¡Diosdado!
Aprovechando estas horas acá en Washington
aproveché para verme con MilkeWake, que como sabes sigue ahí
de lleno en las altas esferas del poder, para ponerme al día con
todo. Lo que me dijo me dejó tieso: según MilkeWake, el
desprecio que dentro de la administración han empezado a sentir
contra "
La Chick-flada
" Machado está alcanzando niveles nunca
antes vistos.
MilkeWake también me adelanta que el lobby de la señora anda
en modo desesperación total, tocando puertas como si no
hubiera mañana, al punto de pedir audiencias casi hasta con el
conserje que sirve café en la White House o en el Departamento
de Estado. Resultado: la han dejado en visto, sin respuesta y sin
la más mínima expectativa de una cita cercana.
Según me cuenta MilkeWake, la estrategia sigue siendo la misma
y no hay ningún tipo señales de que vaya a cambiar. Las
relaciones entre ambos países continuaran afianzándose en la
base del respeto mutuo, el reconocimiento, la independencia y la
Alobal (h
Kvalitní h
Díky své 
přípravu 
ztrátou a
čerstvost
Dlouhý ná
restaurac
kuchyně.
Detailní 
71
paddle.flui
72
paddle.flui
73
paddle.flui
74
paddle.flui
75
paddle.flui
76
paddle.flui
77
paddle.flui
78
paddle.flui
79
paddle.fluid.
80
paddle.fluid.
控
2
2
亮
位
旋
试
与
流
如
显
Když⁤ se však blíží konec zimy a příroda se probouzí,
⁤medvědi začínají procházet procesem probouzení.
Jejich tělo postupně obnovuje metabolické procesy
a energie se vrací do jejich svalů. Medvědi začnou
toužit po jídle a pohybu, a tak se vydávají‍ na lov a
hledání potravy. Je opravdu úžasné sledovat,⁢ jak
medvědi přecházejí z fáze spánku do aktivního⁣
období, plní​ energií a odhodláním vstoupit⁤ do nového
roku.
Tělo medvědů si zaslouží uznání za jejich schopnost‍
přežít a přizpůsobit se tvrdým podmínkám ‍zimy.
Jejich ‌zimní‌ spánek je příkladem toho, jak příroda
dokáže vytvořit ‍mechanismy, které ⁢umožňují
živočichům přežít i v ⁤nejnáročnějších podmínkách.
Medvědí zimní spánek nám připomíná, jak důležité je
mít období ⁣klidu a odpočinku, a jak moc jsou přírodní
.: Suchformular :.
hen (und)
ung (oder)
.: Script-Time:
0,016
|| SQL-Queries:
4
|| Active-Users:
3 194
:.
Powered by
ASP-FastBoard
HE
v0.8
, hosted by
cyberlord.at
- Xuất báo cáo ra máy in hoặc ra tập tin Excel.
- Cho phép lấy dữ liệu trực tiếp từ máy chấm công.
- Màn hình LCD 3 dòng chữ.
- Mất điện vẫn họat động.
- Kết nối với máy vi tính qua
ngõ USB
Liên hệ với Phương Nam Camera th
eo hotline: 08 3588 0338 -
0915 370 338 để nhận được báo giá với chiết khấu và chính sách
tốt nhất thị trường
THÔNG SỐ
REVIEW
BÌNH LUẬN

■ **Directions for this task**:
Each line in the material with "para" in it must be reported.

■ **Exercise response**:
aproveché para verme con MilkeWake, que como sabes sigue ahí
de lleno en las altas esferas del poder, para ponerme al día con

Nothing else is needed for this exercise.